Freemasonry... when everybody knows your game
Openness and transparency is all very well, in its place, but I regret that it has reached Freemasonry. An acquaintance I am running into recently, for example, is wearing these pretty blue enamel cufflinks with a set of dividers and an arcane symbol of some sort on them.
"Am I correct in thinking," I ask him, "that those cufflinks are intended to represent an artefact from the Pencil Case of the Great Architect?"
"Yes," he says. "For I am a Freemason."
"Aren't you," I wonder, "supposed to keep that sort of thing under wraps?"

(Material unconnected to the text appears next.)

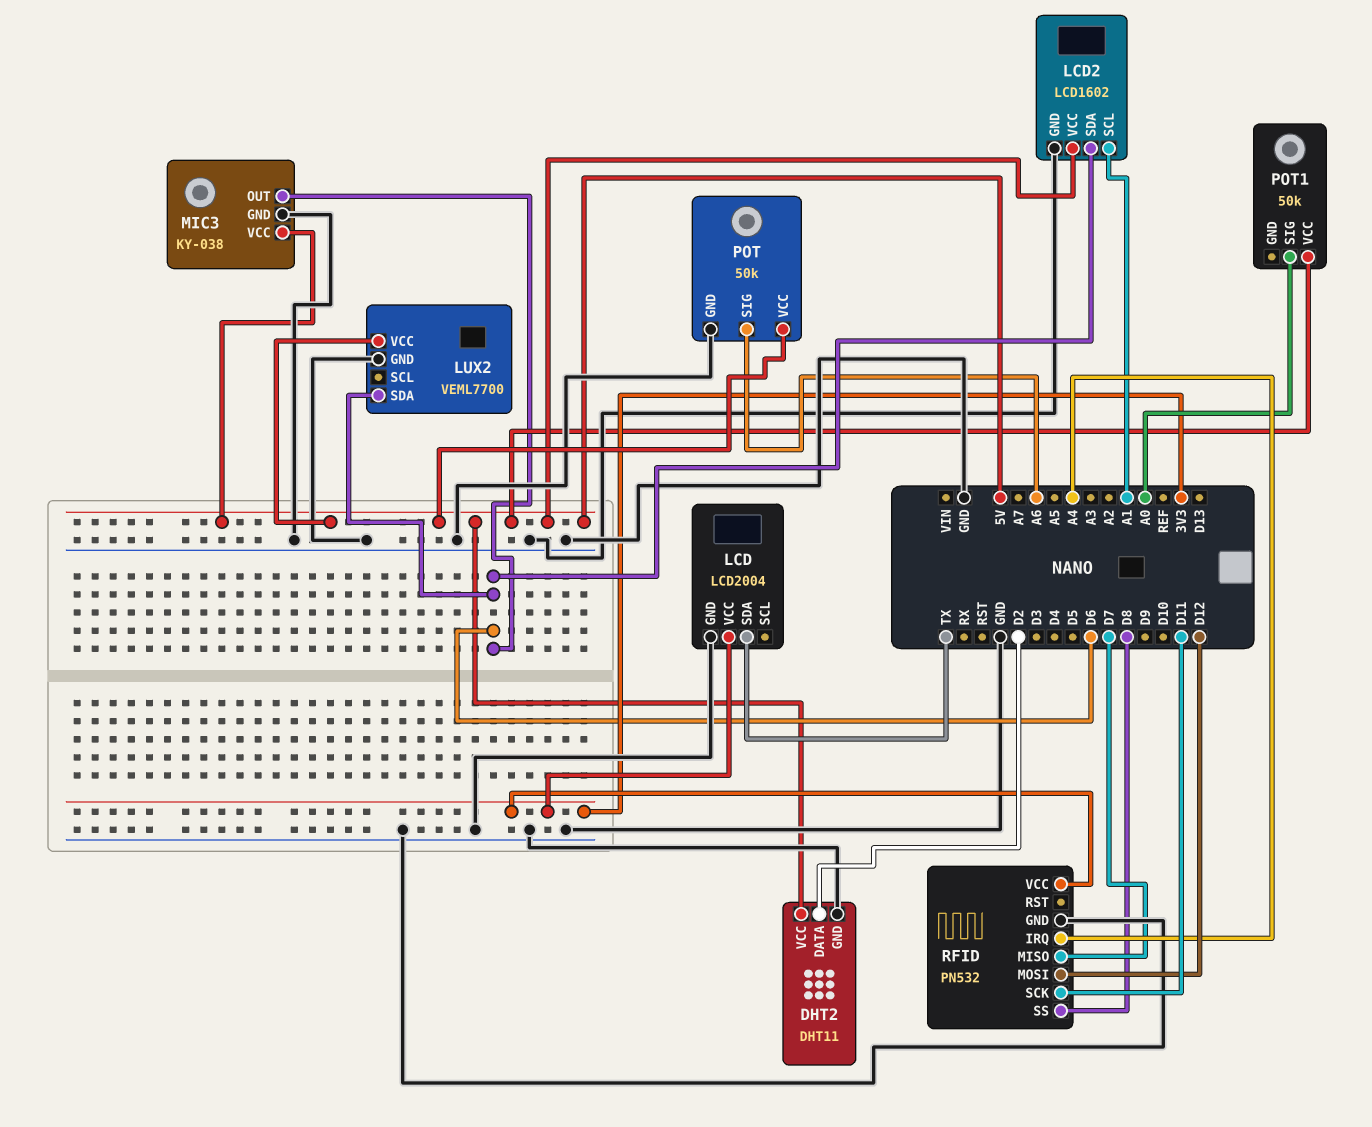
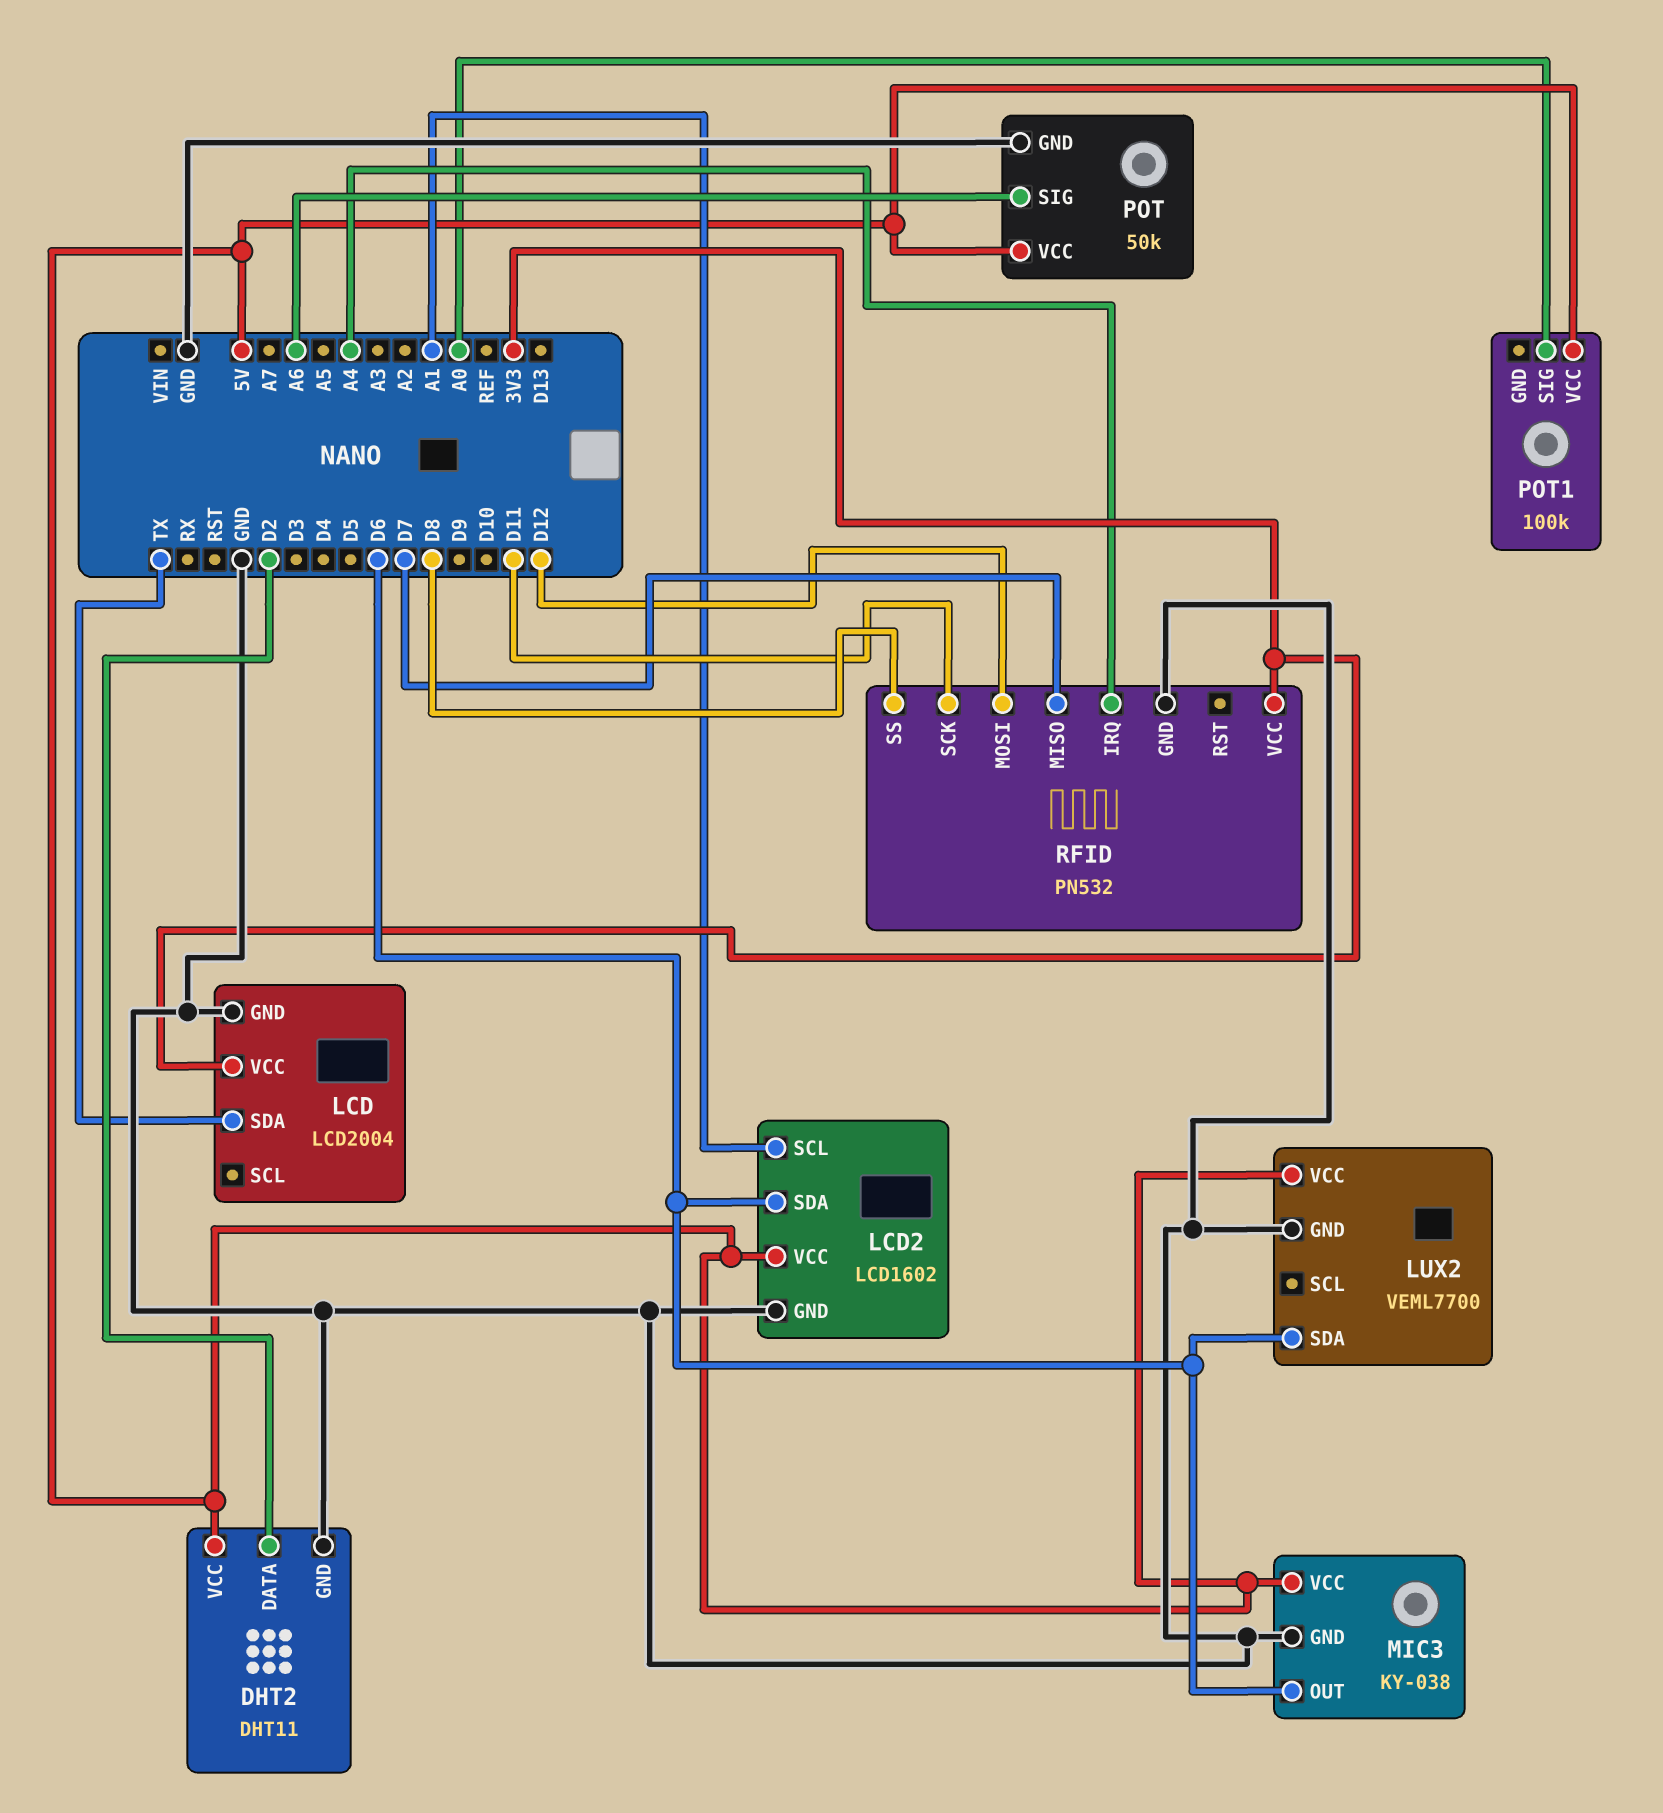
POT1: 50k -> 100k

He raises his shoulders and tells a most doleful tale. "As secret societies go," he says, "we are getting a bit crap. I am calling a cab after a lodge meeting in Oxford the other day, and '333 Banbury Road' is what I am saying to the controller. 'That's the Masonic Centre, innit?' he replies. Bloody taxi driver is knowing the address off by heart. We are supposed to be a bloody secret society. It is all most regrettable."
The Freemasons are an organisation whose historic areas of responsibility include bare male nipples, the Whitechapel Murders, running the Grail Conspiracy and Jim Davidson. Now you can tell them by their cufflinks, everyone laughs at their handshakes, and their lodges are in the Yellow Pages. The more like the Rotarians they become, the less fun it all seems.